What are some of these environmental cues and the proposed mechanisms that cause automatic and unconscious eating? Here are some examples:
Cue: Food is EVERYWHERE (gas stations, hardware stores, book stores, office buildings) and all too easy to access.
Mechanism: The brain secretes dopamine in response to food and images of food. Dopamine creates cravings and motivations to act – a response that is not controllable. Thus, food and food images (advertising) artificially stimulate people to feel hungry and overconsume.
Cue: Portion sizes at home (e.g., food packages) and away (e.g., restaurant plate sizes) are ENORMOUS.

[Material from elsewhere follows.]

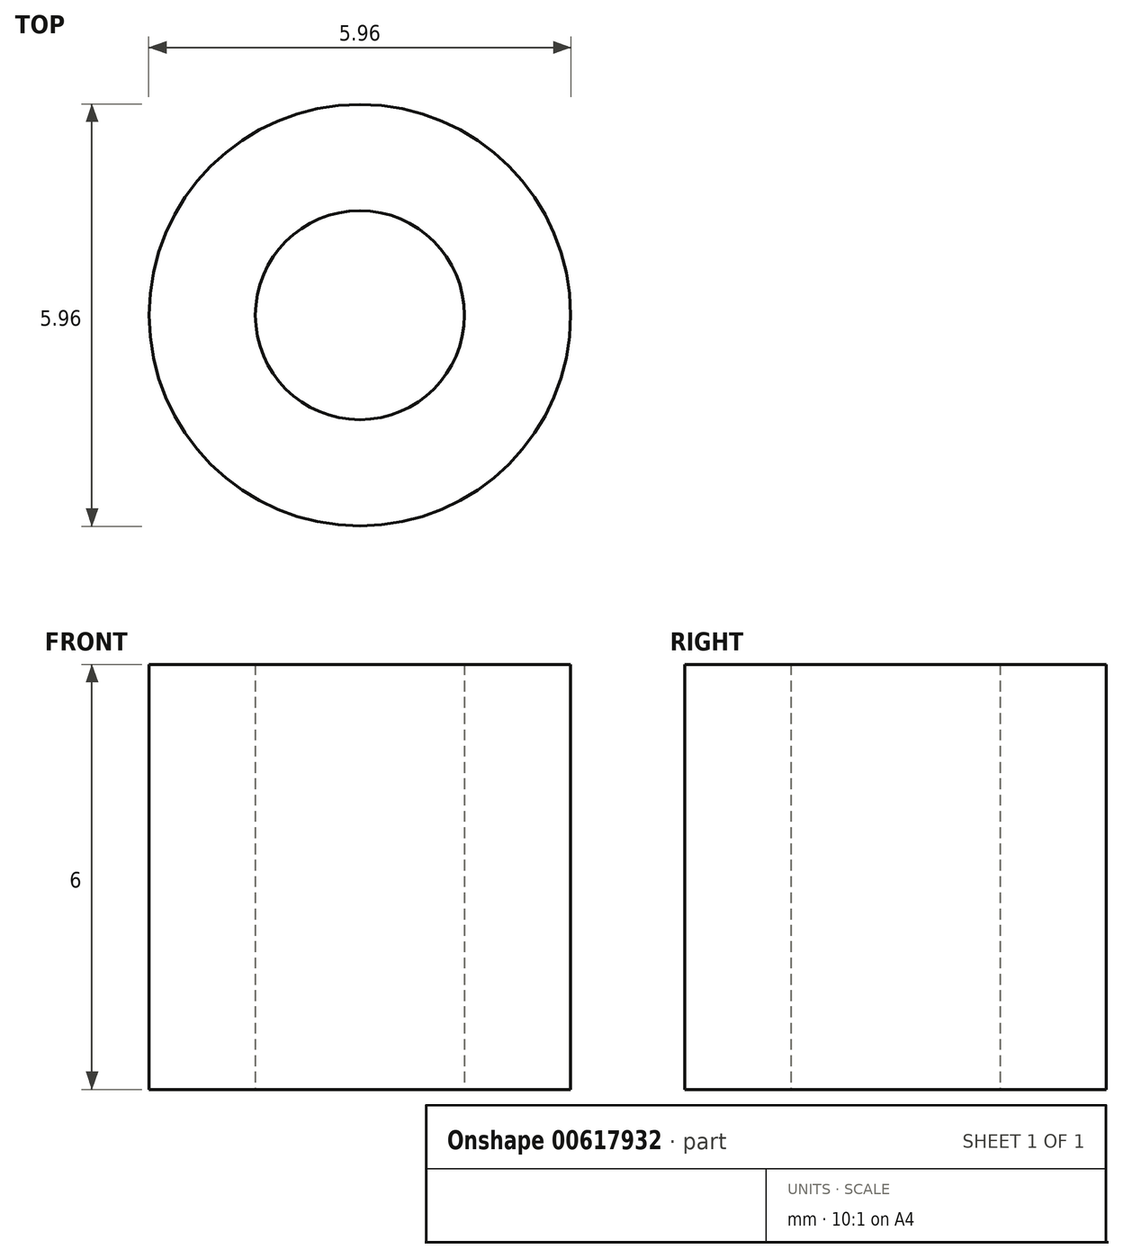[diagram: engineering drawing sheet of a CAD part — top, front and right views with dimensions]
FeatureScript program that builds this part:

Mechanism: The brain's mirror neurons are the mechanism through which people automatically respond to environmental stimuli, and mimic other individuals. In a study referenced in the International Journal of Obesity article, children were observed eating when they were served an excessively larger portion of food. When their plates had more food, the children automatically opened their mouths wider to accommodate more. Thus, there is evidence that motor activity begins prior to conscious awareness of that activity and we can't help but eat more when we are served more.
What do you think? Are eating and physical activity conscious or unconscious choices that we make? What can individuals do to avoid unhealthy environmental cues?
1Cohen, D.A. (2008).Obesity and the built enviornment; changes in enviornmental cues cause energy imbalances. International Journal of Obesity. 32, S137-S142.